In 1898, around the same time as he resigned from official government position, Jahana entered the private sector, becoming the head of the Agriculture and Industry Bank.
He would soon afterwards return to Tokyo, where he agitated for Narahara's dismissal, and for Okinawan suffrage, receiving support from such prominent figures as Itagaki Taisuke and Hoshi Tôru. He headed a monthly journal called Okinawa jiron in which he expressed these political views, attacking Narahara's policies, and generally preferential attitude and behavior towards mainland Japanese elite, at the expense of Okinawans' welfare or best interests. Even in Tokyo, Jahana was harassed by Narahara, who used the police force to harass and threaten Jahana and his allies, and even tried to have Jahana killed. Jahana came close to getting Narahara kicked out of office, but never did manage to succeed before Narahara managed to get the Okinawa jiron shut down, and to block Jahana from both income and his societal/political connections.
Back in Okinawa by this point, Jahana left Narahara's Okinawa in 1901 for Yamaguchi prefecture, where he was to take up a new post.

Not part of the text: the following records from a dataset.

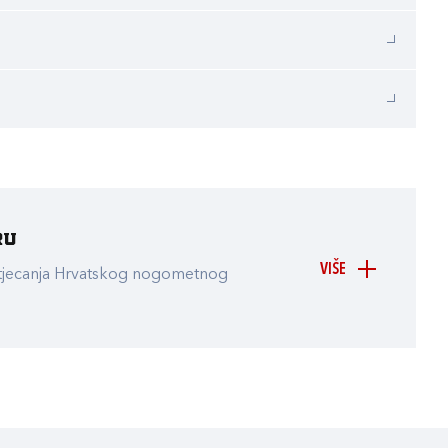
ru
VIŠE
atjecanja Hrvatskog nogometnog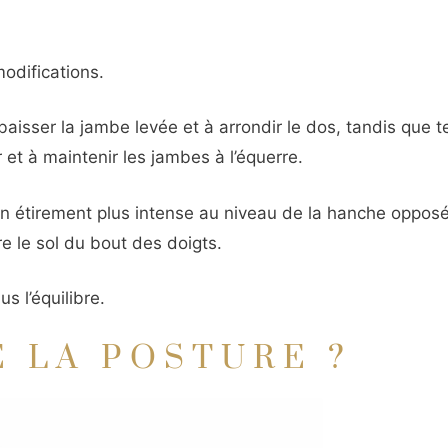
odifications.
baisser la jambe levée et à arrondir le dos, tandis que t
ur et à maintenir les jambes à l’équerre.
 un étirement plus intense au niveau de la hanche oppos
re le sol du bout des doigts.
s l’équilibre.
 LA POSTURE ?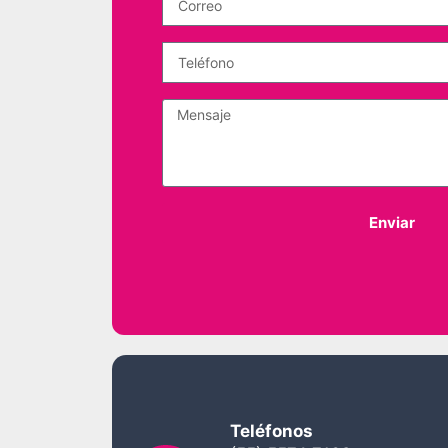
Enviar
Teléfonos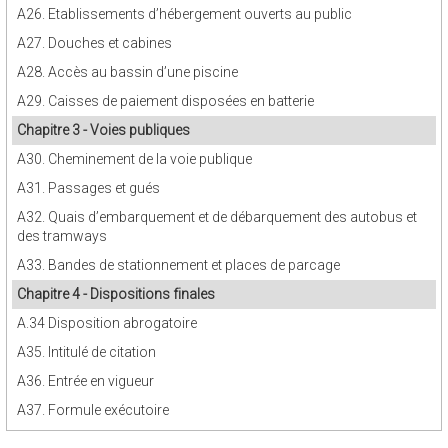
A26. Etablissements d’hébergement ouverts au public
A27. Douches et cabines
A28. Accès au bassin d’une piscine
A29. Caisses de paiement disposées en batterie
Chapitre 3 - Voies publiques
A30. Cheminement de la voie publique
A31. Passages et gués
A32. Quais d’embarquement et de débarquement des autobus et
des tramways
A33. Bandes de stationnement et places de parcage
Chapitre 4 - Dispositions finales
A.34 Disposition abrogatoire
A35. Intitulé de citation
A36. Entrée en vigueur
A37. Formule exécutoire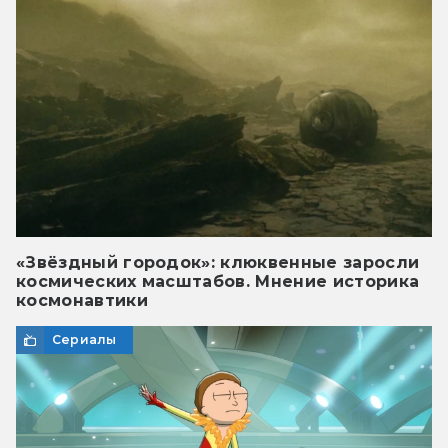
«Звёздный городок»: клюквенные заросли
космических масштабов. Мнение историка
космонавтики
Сериалы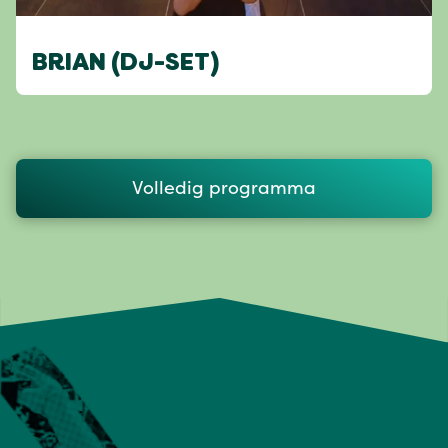
BRIAN (DJ-SET)
Volledig programma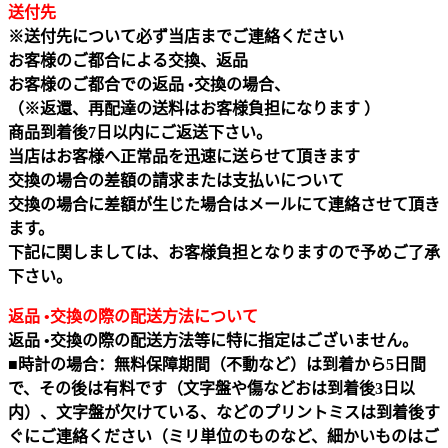
送付先
※送付先について必ず当店までご連絡ください
お客様のご都合による交換、返品
お客様のご都合での返品 •交換の場合、
（※返還、再配達の送料はお客様負担になります ）
商品到着後7日以内にご返送下さい。
当店はお客様へ正常品を迅速に送らせて頂きます
交換の場合の差額の請求または支払いについて
交換の場合に差額が生じた場合はメールにて連絡させて頂き
ます。
下記に関しましては、お客様負担となりますので予めご了承
下さい。
返品 •交換の際の配送方法について
返品 •交換の際の配送方法等に特に指定はございません。
■時計の場合：無料保障期間（不動など）は到着から5日間
で、その後は有料です（文字盤や傷などおは到着後3日以
内）、文字盤が欠けている、などのプリントミスは到着後す
ぐにご連絡ください（ミリ単位のものなど、細かいものはご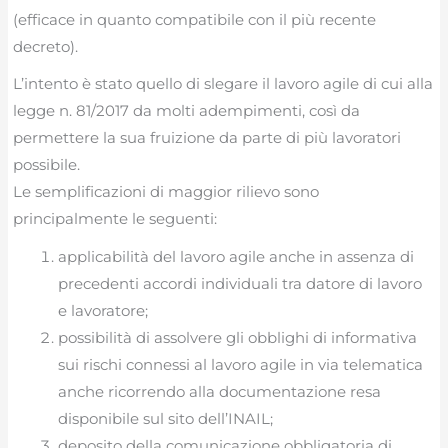
(efficace in quanto compatibile con il più recente
decreto).
L’intento è stato quello di slegare il lavoro agile di cui alla
legge n. 81/2017 da molti adempimenti, così da
permettere la sua fruizione da parte di più lavoratori
possibile.
Le semplificazioni di maggior rilievo sono
principalmente le seguenti:
applicabilità del lavoro agile anche in assenza di
precedenti accordi individuali tra datore di lavoro
e lavoratore;
possibilità di assolvere gli obblighi di informativa
sui rischi connessi al lavoro agile in via telematica
anche ricorrendo alla documentazione resa
disponibile sul sito dell’INAIL;
deposito della comunicazione obbligatoria di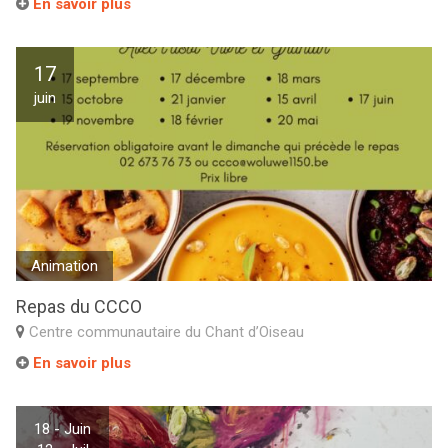
En savoir plus
17
juin
Animation
Repas du CCCO
Centre communautaire du Chant d’Oiseau
En savoir plus
18 - Juin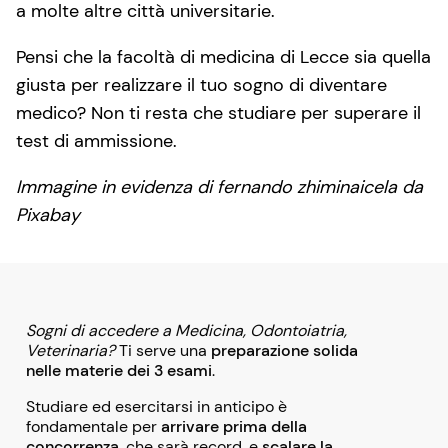
a molte altre città universitarie.
Pensi che la facoltà di medicina di Lecce sia quella
giusta per realizzare il tuo sogno di diventare
medico? Non ti resta che studiare per superare il
test di ammissione.
Immagine in evidenza di fernando zhiminaicela da
Pixabay
Sogni di accedere a Medicina, Odontoiatria,
Veterinaria?
Ti serve una
preparazione solida
nelle materie dei 3 esami
.
Studiare ed esercitarsi in anticipo è
fondamentale per
arrivare prima della
concorrenza
, che sarà record, e
scalare la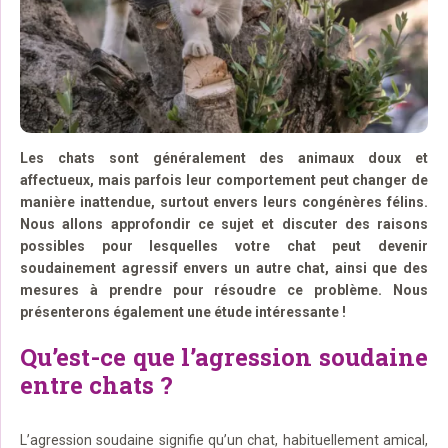
Les chats sont généralement des animaux doux et
affectueux, mais parfois leur comportement peut changer de
manière inattendue, surtout envers leurs congénères félins.
Nous allons approfondir ce sujet et discuter des raisons
possibles pour lesquelles votre chat peut devenir
soudainement agressif envers un autre chat, ainsi que des
mesures à prendre pour résoudre ce problème. Nous
présenterons également une étude intéressante !
Qu’est-ce que l’agression soudaine
entre chats ?
L’agression soudaine signifie qu’un chat, habituellement amical,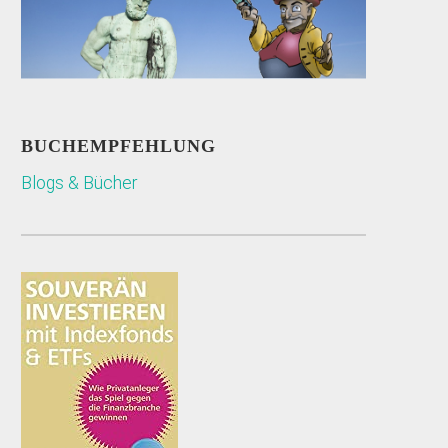
BUCHEMPFEHLUNG
Blogs & Bücher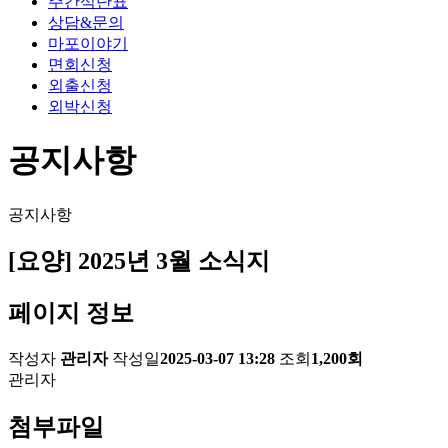
주간식단표
상담&문의
마포이야기
면회신청
외출신청
외박신청
공지사항
공지사항
[요양] 2025년 3월 소식지
페이지 정보
작성자
관리자
작성일
2025-03-07 13:28
조회
1,200회
관리자
첨부파일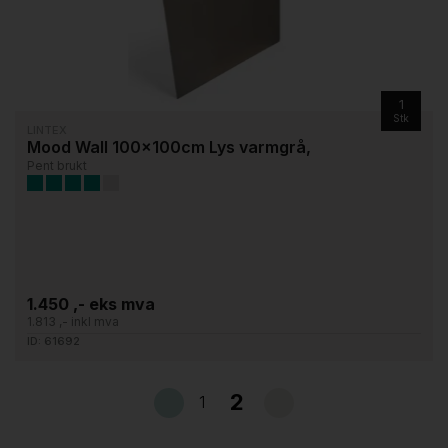
1
Stk
LINTEX
Mood Wall 100x100cm Lys varmgrå,
Pent brukt
1.450 ,- eks mva
1.813 ,- inkl mva
ID: 61692
2
1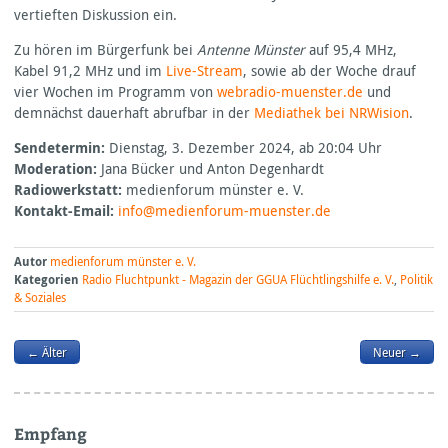
vertieften Diskussion ein.
Zu hören im Bürgerfunk bei
Antenne Münster
auf 95,4 MHz,
Kabel 91,2 MHz und im
Live-Stream
, sowie ab der Woche drauf
vier Wochen im Programm von
webradio-muenster.de
und
demnächst dauerhaft abrufbar in der
Mediathek bei
NRW
ision
.
Sendetermin:
Dienstag, 3. Dezember 2024, ab 20:04 Uhr
Moderation:
Jana Bücker und Anton Degenhardt
Radiowerkstatt:
medienforum münster e. V.
Kontakt-Email:
info@medienforum-muenster.de
Autor
medienforum münster e. V.
Kategorien
Radio Fluchtpunkt - Magazin der GGUA Flüchtlingshilfe e. V.
,
Politik
& Soziales
← Älter
Neuer →
Empfang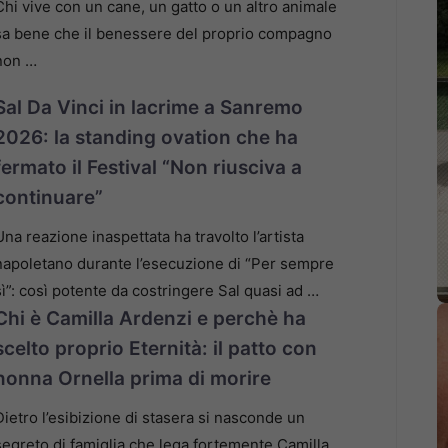
Chi vive con un cane, un gatto o un altro animale
sa bene che il benessere del proprio compagno
non …
Sal Da Vinci in lacrime a Sanremo
2026: la standing ovation che ha
fermato il Festival “Non riusciva a
continuare”
Una reazione inaspettata ha travolto l’artista
napoletano durante l’esecuzione di “Per sempre
sì”: così potente da costringere Sal quasi ad …
Chi è Camilla Ardenzi e perchè ha
scelto proprio Eternità: il patto con
nonna Ornella prima di morire
Dietro l’esibizione di stasera si nasconde un
segreto di famiglia che lega fortemente Camilla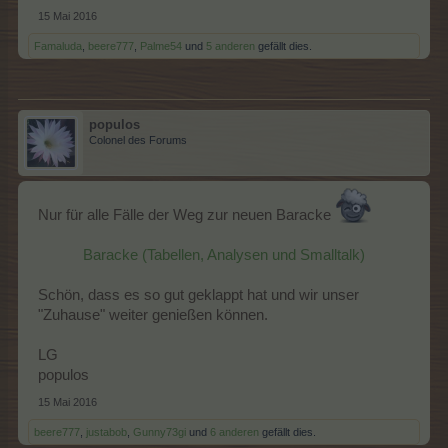
15 Mai 2016
Famaluda
,
beere777
,
Palme54
und
5 anderen
gefällt dies.
populos
Colonel des Forums
Nur für alle Fälle der Weg zur neuen Baracke
Baracke (Tabellen, Analysen und Smalltalk)
Schön, dass es so gut geklappt hat und wir unser
"Zuhause" weiter genießen können.
LG
populos
15 Mai 2016
beere777
,
justabob
,
Gunny73gi
und
6 anderen
gefällt dies.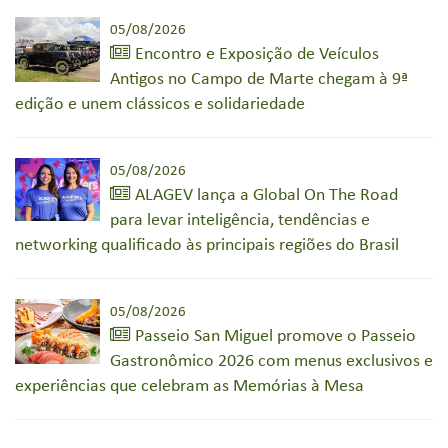
05/08/2026
Encontro e Exposição de Veículos
Antigos no Campo de Marte chegam à 9ª
edição e unem clássicos e solidariedade
05/08/2026
ALAGEV lança a Global On The Road
para levar inteligência, tendências e
networking qualificado às principais regiões do Brasil
05/08/2026
Passeio San Miguel promove o Passeio
Gastronômico 2026 com menus exclusivos e
experiências que celebram as Memórias à Mesa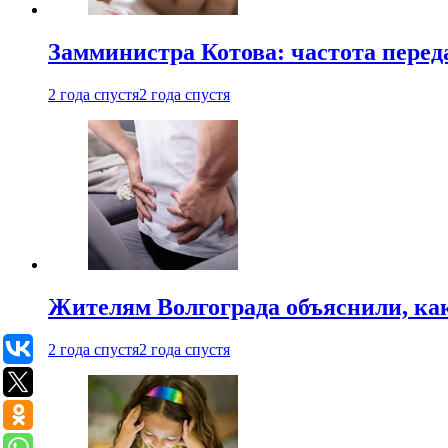
Замминистра Котова: частота переда
2 года спустя
2 года спустя
Жителям Волгограда объяснили, ка
2 года спустя
2 года спустя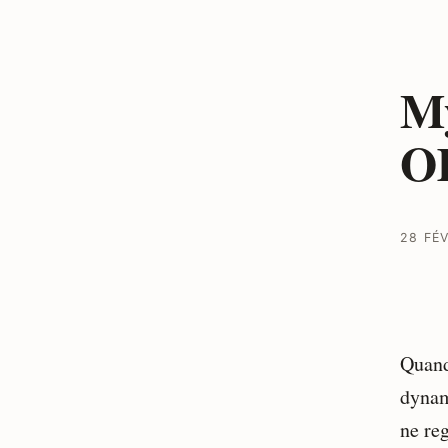
My
O
28 FÉ
Quand 
dynam
ne re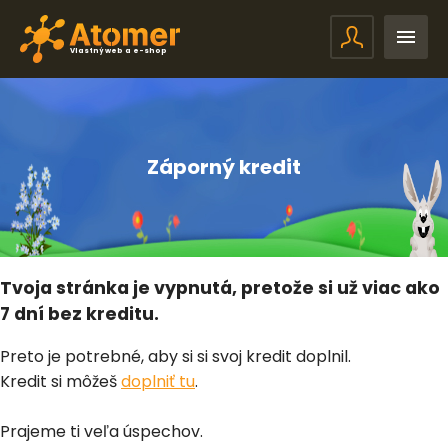
Vlastný web a e-shop
Záporný kredit
Tvoja stránka je vypnutá, pretože si už viac ako
7 dní bez kreditu.
Preto je potrebné, aby si si svoj kredit doplnil.
Kredit si môžeš
doplniť tu
.
Prajeme ti veľa úspechov.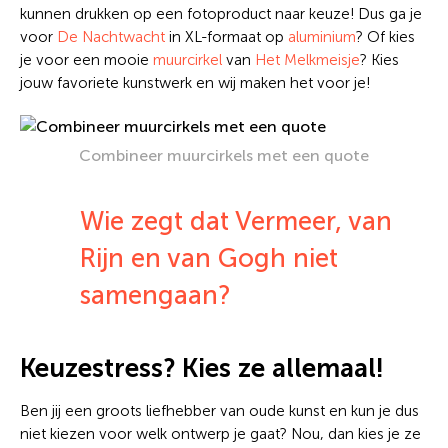
kunnen drukken op een fotoproduct naar keuze! Dus ga je
voor
De Nachtwacht
in XL-formaat op
aluminium
? Of kies
je voor een mooie
muurcirkel
van
Het Melkmeisje
? Kies
jouw favoriete kunstwerk en wij maken het voor je!
Combineer muurcirkels met een quote
Wie zegt dat Vermeer, van
Rijn en van Gogh niet
samengaan?
Keuzestress? Kies ze allemaal!
Ben jij een groots liefhebber van oude kunst en kun je dus
niet kiezen voor welk ontwerp je gaat? Nou, dan kies je ze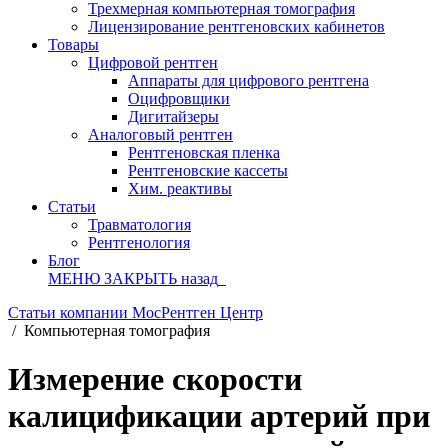
Трехмерная компьютерная томография
Лицензирование рентгеновских кабинетов
Товары
Цифровой рентген
Аппараты для цифрового рентгена
Оцифровщики
Дигитайзеры
Аналоговый рентген
Рентгеновская пленка
Рентгеновские кассеты
Хим. реактивы
Статьи
Травматология
Рентгенология
Блог
МЕНЮ
ЗАКРЫТЬ
назад
Статьи компании МосРентген Центр
/
Компьютерная томография
Измерение скорости
калицификации артерий при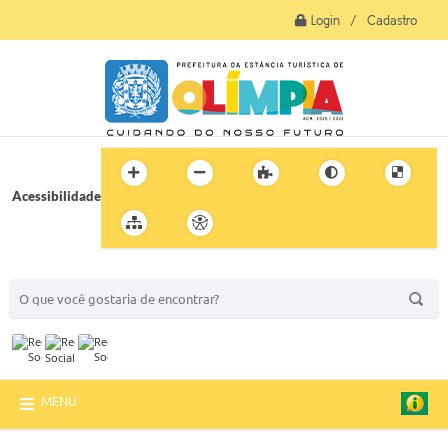
Login / Cadastro
Acessibilidade
BUSCA DO SITE:
MENU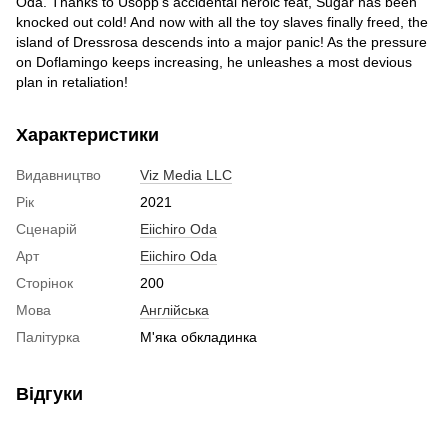
Oda. Thanks to Usopp's accidental heroic feat, Sugar has been
knocked out cold! And now with all the toy slaves finally freed, the
island of Dressrosa descends into a major panic! As the pressure
on Doflamingo keeps increasing, he unleashes a most devious
plan in retaliation!
Характеристики
Видавництво
Viz Media LLC
Рік
2021
Сценарій
Eiichiro Oda
Арт
Eiichiro Oda
Сторінок
200
Мова
Англійська
Палітурка
М'яка обкладинка
Відгуки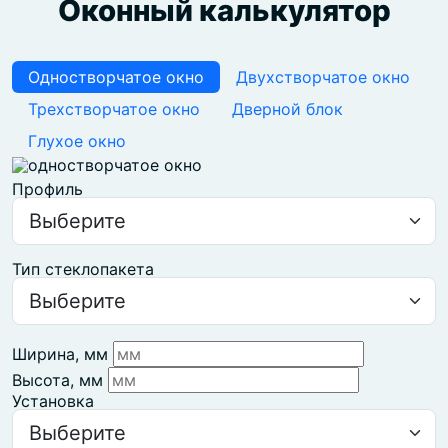
Оконный калькулятор
Одностворчатое окно
Двухстворчатое окно
Трехстворчатое окно
Дверной блок
Глухое окно
Профиль
Тип стеклопакета
Ширина, мм
Высота, мм
Установка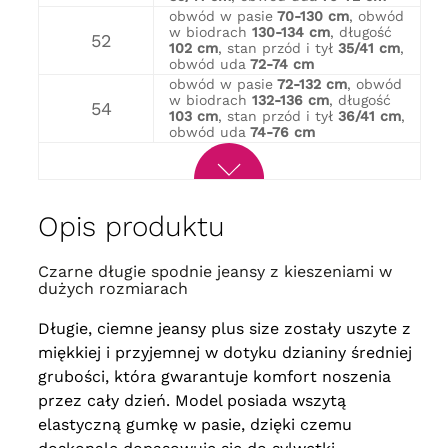
obwód w pasie
70-130 cm
, obwód
w biodrach
130-134 cm
, długość
52
102 cm
, stan przód i tył
35/41 cm
,
obwód uda
72-74 cm
obwód w pasie
72-132 cm
, obwód
w biodrach
132-136 cm
, długość
54
103 cm
, stan przód i tył
36/41 cm
,
obwód uda
74-76 cm
Opis produktu
Czarne długie spodnie jeansy z kieszeniami w
dużych rozmiarach
Długie, ciemne jeansy plus size zostały uszyte z
miękkiej i przyjemnej w dotyku dzianiny średniej
grubości, która gwarantuje komfort noszenia
przez cały dzień. Model posiada wszytą
elastyczną gumkę w pasie, dzięki czemu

He became mentally ill, however, as a result of his persecution, and had serious problems for the next seven years, until his death in 1908.
References
- "Jahana, Noboru," Portraits of Modern Japanese Historical Figures, National Diet Library, 2013.
- Mitsugu Sakihara, "Okinawans in Hawaii: An Overview of the Past 80 Years," in Uchinanchu, University of Hawaii (1981), 105-106.
- Gregory Smits, "Jahana Noboru: Okinawan Activist and Scholar," in Anne Walthall (ed.), The Human Tradition in Modern Japan, Scholarly Resources Inc. (2002), 99-113.